Few clients have thought carefully about the entire localization process and have therefore not planned sufficient time or budget for this step. This unfortunately leads to the fact that the translated texts are corrected at a later stage when there is a complaint or when the translated strings have already reached the final customer. Some manufacturers of machine software have recognized this problem and developed their own applications to visualize the localized dialogues during the review process. This indeed allows the reviser to see all the translated texts that appear simultaneously in a dialog. Whenever clients have developed dedicated applications to localize their machine software and translate the software strings, the performance and functionality of these applications lay in general far behind the scope and performance of professional localization tools, which have been developed over many years just for that purpose.

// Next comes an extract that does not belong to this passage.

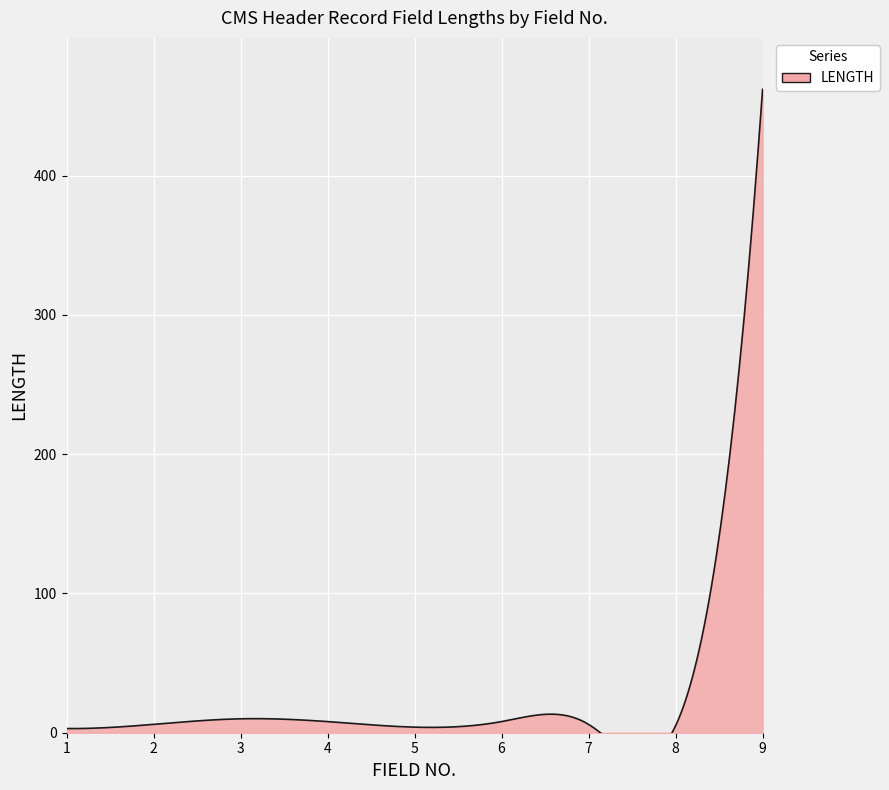

At which label is the value closest to 232?

3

For all the reasons above, one should consider the use of localization programs for machine software and embedded systems as an alternative to traditional TM systems. These localization programs, for example, offer the following functions:

Read available metadata from the files generated by the machine software (CSV, TXT, XML) such as the maximal length of the string in characters or pixels

Check the maximum number of characters or pixels per display line

Develop custom checks or file conversions with the help of the integrated macro editor

Provide context information to the translator in the form of metadata, images or links to external sites

Associate translation units with IDs (when available) and therefore make them more suitable for context-dependent multiple translations.

Repair is always more expensive than doing it right the first time. Translators and developers can save much trouble and work when they cooperate in a long-term perspective and plan together all phases of the localization process of a machine application.